_Parts of the exercise_:
(A) In the consensus organizing post, when and where was the Consensus Community Organizing Center founded?
(B) Pick up the consensus organizing post after its last sentence and keep writing.

_Source text_:
Sunday, August 31, 2025

Consensus: group decision-making & community organizing #11

 Bringing consensus elements into community organizing

While an adversarial community organizing model has been highly effective in many cases, from Saul Alinsky's model developed in Chicago neighborhoods, it is not the sort of relational sustainable development that tends to avoid more destructive conflicts. 

The Consensus Community Organizing Center[1], founded in 1999 at San Diego State University, introduced another model of teaching and practicing community organizing that was based on developing opportunities for all stakeholders based on mutual gain, which is, of course on the four pillars of principled negotiation. In some ways, it mimicked core components of how Gandhi, MLK, and Cesar Chavez organized--never seeking to crush anyone, always regarding relationships as key--but the method that is the basis of a school of teaching and practicing at the CCOC eschews civil disobedience, not by condemning it or devaluing it, but by focusing on initiatives that will not likely ever be dependent on offering civil resistance. 

Having noted that, it is often the case that nonviolent civil resistance can be rendered unnecessary by working to develop alternatives that serve the self-interest of the stakeholders, even when they seem to be opposed to each other. Founder Michael Eichler did this in several community organizing projects, the result of which was to "bake a bigger pie," that is, to find new resources to support the enhancement of multiple stakeholders.

This model can be far more successful than the assumption that "they" are the bad guys bent on being unfair to "us." It may tend to have some limits, which only means it's one approach to consider, not a one-method-in-all-situations: 

·       If there have been actual atrocities, it may be substantially harder to introduce a model that seeks to serve all parties' self-interests.

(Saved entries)
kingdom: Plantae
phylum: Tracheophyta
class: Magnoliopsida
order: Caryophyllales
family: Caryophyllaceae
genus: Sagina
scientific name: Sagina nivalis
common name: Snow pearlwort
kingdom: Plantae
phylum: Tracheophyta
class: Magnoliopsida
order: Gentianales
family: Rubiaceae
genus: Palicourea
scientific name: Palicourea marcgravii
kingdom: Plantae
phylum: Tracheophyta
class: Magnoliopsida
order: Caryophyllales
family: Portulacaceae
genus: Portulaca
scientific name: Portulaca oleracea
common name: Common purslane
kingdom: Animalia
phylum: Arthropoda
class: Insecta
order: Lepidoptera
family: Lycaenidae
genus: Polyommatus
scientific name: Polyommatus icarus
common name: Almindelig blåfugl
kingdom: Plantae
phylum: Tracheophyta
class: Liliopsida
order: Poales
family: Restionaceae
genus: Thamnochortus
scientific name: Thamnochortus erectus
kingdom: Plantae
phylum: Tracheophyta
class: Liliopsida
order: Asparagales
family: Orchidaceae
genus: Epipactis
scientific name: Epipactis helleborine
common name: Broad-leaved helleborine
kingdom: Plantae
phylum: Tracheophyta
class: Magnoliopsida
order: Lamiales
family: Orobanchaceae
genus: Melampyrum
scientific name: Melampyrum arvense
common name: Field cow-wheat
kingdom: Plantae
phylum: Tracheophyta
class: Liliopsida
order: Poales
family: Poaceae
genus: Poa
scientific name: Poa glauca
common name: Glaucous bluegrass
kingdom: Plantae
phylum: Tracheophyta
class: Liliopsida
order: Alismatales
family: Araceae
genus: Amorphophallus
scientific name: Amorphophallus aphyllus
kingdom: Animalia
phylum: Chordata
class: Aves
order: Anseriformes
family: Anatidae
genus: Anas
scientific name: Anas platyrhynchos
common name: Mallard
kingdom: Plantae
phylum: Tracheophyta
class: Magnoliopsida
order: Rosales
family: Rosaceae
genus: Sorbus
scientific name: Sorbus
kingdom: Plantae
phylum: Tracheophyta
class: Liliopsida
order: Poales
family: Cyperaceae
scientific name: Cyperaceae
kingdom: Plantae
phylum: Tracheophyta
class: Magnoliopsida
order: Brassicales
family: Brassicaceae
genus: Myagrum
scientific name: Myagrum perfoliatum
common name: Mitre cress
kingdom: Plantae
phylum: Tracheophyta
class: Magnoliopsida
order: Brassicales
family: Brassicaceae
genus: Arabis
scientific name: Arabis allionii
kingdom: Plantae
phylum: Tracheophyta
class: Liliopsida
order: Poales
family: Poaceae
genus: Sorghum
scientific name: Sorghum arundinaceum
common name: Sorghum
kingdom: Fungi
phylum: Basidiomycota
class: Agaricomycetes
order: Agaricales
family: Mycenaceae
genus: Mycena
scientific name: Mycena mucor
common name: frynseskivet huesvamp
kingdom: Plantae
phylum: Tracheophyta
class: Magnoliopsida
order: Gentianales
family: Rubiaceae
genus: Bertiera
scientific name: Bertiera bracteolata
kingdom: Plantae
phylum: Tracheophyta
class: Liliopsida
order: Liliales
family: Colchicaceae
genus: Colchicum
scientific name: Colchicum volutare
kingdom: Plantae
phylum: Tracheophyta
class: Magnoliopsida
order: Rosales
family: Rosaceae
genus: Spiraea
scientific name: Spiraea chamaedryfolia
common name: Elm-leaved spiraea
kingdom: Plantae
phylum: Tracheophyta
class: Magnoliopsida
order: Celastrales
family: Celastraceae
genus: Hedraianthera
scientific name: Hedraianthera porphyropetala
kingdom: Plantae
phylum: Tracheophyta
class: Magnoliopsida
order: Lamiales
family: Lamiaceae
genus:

_Replies_:
(A) It was founded in 1999 at San Diego State University.

(B)
·       When the issues are highly polarized and girded by deeply morally conflicting ideologies, finding middle ground may be impossible (e.g., impossible to serve the interests of committed racists determined to squash aspirations of minority communities).

Nonetheless, aspects of consensus organizing can make the launch of a nonviolent civil resistance campaign more likely to succeed with far fewer damages--more gain, less pain. Gandhi did that with the British, to the point where British working class people tended to support him, a remarkable gain. Dr. King devoted great effort to healing and improving relationships amongst the Southern clergy who often opposed him--his Letter from Birmingham Jail[2] is a master class in exactly this. Cesar Chavez showed respect for the owners of the fields where they exploited migrant laborers even as he held them to the same high standard of human comportment that he practiced. 

African American historian Mary Frances Berry has written about utilizing the "inside game" of political work, which one might roughly equate with consensus organizing, and, when required, the "outside game" of nonviolent civil resistance when the inside game was blocked, stalled, or too slow.

In the end, though there are many paths to victory in any campaign to change, abolish, or defend a policy of a government, corporation, or institution, it is wise to always consider every option except violence. It is unhelpful to disregard any nonviolent method, as all have something to offer in any given moment.